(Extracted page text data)
★ ★ ★

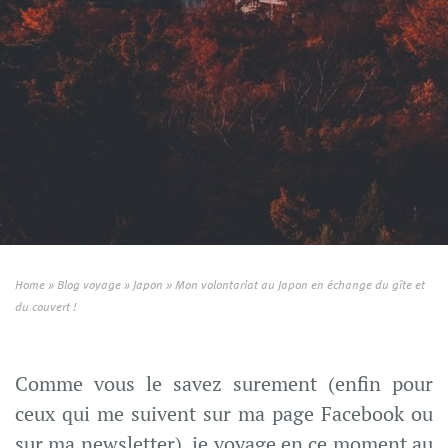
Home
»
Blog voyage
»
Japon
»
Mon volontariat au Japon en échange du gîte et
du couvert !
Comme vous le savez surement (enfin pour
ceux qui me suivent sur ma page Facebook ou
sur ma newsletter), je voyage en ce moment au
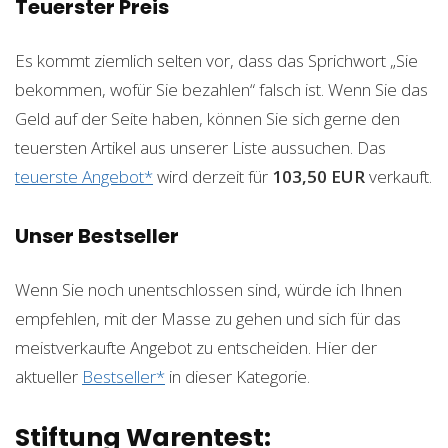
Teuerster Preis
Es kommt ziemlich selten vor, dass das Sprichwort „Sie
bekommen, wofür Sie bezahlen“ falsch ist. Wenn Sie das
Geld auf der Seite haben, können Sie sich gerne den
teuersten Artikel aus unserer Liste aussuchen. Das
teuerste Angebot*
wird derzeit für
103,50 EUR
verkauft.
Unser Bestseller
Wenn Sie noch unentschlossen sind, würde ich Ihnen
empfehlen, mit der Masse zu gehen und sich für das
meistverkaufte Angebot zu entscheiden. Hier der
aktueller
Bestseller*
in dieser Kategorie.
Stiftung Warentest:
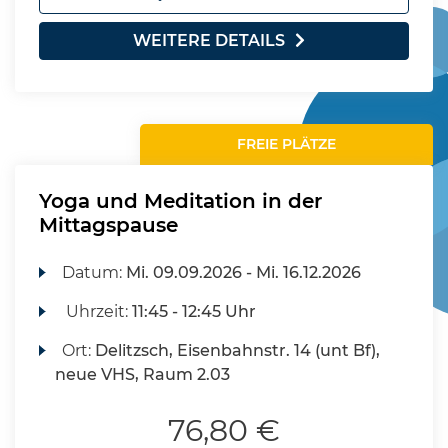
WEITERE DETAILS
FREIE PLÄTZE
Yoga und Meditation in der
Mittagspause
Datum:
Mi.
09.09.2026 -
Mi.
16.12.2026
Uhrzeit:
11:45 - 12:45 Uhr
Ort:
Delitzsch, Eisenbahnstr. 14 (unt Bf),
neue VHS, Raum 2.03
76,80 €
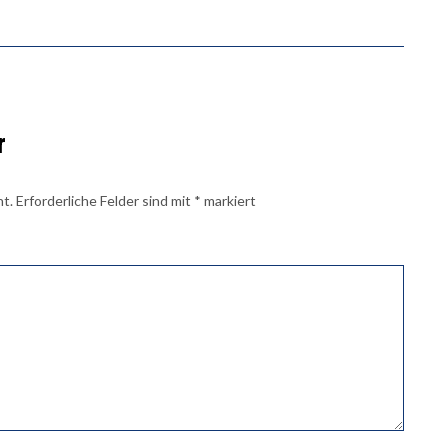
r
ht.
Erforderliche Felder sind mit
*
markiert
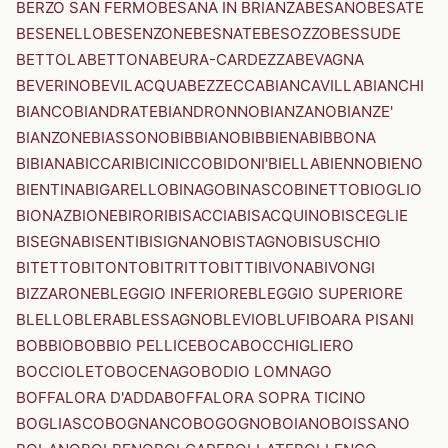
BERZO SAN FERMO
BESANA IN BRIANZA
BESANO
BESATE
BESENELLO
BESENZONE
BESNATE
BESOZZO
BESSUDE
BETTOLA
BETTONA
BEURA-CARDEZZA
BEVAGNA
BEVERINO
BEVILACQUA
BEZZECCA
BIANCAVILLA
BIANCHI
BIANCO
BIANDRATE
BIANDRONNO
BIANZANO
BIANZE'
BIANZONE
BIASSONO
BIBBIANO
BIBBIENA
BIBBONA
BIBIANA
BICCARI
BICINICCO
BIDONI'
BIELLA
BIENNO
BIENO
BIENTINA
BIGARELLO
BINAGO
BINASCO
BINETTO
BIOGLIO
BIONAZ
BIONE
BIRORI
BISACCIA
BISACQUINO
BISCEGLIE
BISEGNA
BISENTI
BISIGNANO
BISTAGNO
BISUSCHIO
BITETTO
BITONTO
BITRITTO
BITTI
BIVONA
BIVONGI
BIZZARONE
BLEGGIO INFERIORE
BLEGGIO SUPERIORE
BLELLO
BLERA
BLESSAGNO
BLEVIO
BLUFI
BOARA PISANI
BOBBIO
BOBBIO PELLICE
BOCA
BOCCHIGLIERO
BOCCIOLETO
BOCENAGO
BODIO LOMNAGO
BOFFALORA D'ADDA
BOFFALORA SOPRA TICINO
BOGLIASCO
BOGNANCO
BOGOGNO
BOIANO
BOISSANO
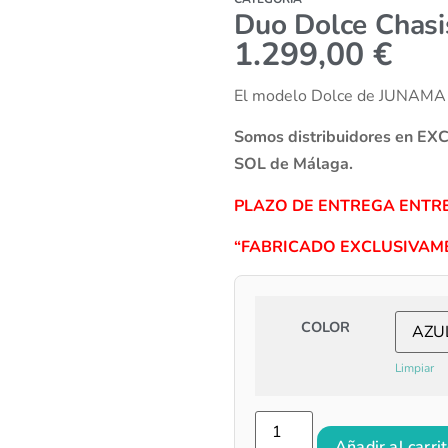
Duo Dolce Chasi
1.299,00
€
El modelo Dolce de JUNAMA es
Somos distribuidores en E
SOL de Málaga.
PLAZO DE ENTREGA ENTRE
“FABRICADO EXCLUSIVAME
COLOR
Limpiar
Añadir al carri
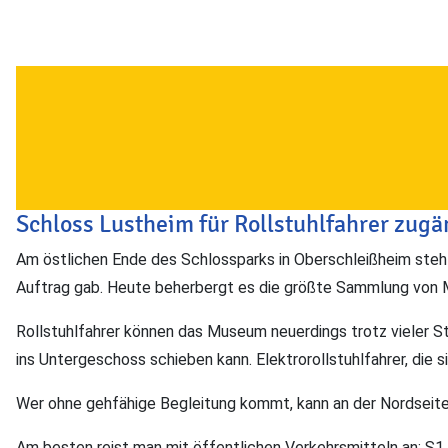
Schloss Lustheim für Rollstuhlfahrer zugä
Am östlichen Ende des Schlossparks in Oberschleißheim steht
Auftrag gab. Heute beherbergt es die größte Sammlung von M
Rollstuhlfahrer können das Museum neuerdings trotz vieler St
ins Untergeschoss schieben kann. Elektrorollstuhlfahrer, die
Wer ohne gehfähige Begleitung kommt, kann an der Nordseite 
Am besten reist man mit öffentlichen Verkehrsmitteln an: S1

★ ★ ★

About this task: A faithful copy of the records above, without images, is what to give back.

Output below:
Home
»
Blog voyage
»
Japon
»
Mon volontariat au Japon en échange du gîte et
du couvert !
Comme vous le savez surement (enfin pour
ceux qui me suivent sur ma page Facebook ou
sur ma newsletter), je voyage en ce moment au
Teuerster Preis
Es kommt ziemlich selten vor, dass das Sprichwort „Sie
bekommen, wofür Sie bezahlen“ falsch ist. Wenn Sie das
Geld auf der Seite haben, können Sie sich gerne den
teuersten Artikel aus unserer Liste aussuchen. Das
teuerste Angebot*
wird derzeit für
103,50 EUR
verkauft.
Unser Bestseller
Wenn Sie noch unentschlossen sind, würde ich Ihnen
empfehlen, mit der Masse zu gehen und sich für das
meistverkaufte Angebot zu entscheiden. Hier der
aktueller
Bestseller*
in dieser Kategorie.
Stiftung Warentest:
WEITERE DETAILS
FREIE PLÄTZE
Yoga und Meditation in der
Mittagspause
Datum:
Mi.
09.09.2026 -
Mi.
16.12.2026
Uhrzeit:
11:45 - 12:45 Uhr
Ort:
Delitzsch, Eisenbahnstr. 14 (unt Bf),
neue VHS, Raum 2.03
76,80 €
r
ht.
Erforderliche Felder sind mit
*
markiert
BERZO SAN FERMO
BESANA IN BRIANZA
BESANO
BESATE
BESENELLO
BESENZONE
BESNATE
BESOZZO
BESSUDE
BETTOLA
BETTONA
BEURA-CARDEZZA
BEVAGNA
BEVERINO
BEVILACQUA
BEZZECCA
BIANCAVILLA
BIANCHI
BIANCO
BIANDRATE
BIANDRONNO
BIANZANO
BIANZE'
BIANZONE
BIASSONO
BIBBIANO
BIBBIENA
BIBBONA
BIBIANA
BICCARI
BICINICCO
BIDONI'
BIELLA
BIENNO
BIENO
BIENTINA
BIGARELLO
BINAGO
BINASCO
BINETTO
BIOGLIO
BIONAZ
BIONE
BIRORI
BISACCIA
BISACQUINO
BISCEGLIE
BISEGNA
BISENTI
BISIGNANO
BISTAGNO
BISUSCHIO
BITETTO
BITONTO
BITRITTO
BITTI
BIVONA
BIVONGI
BIZZARONE
BLEGGIO INFERIORE
BLEGGIO SUPERIORE
BLELLO
BLERA
BLESSAGNO
BLEVIO
BLUFI
BOARA PISANI
BOBBIO
BOBBIO PELLICE
BOCA
BOCCHIGLIERO
BOCCIOLETO
BOCENAGO
BODIO LOMNAGO
BOFFALORA D'ADDA
BOFFALORA SOPRA TICINO
BOGLIASCO
BOGNANCO
BOGOGNO
BOIANO
BOISSANO
Duo Dolce Chasi
1.299,00
€
El modelo Dolce de JUNAMA es
Somos distribuidores en E
SOL de Málaga.
PLAZO DE ENTREGA ENTRE
“FABRICADO EXCLUSIVAME
COLOR
Limpiar
Añadir al carri
Schloss Lustheim für Rollstuhlfahrer zugä
Am östlichen Ende des Schlossparks in Oberschleißheim steht
Auftrag gab. Heute beherbergt es die größte Sammlung von M
Rollstuhlfahrer können das Museum neuerdings trotz vieler St
ins Untergeschoss schieben kann. Elektrorollstuhlfahrer, die
Wer ohne gehfähige Begleitung kommt, kann an der Nordseite 
Am besten reist man mit öffentlichen Verkehrsmitteln an: S1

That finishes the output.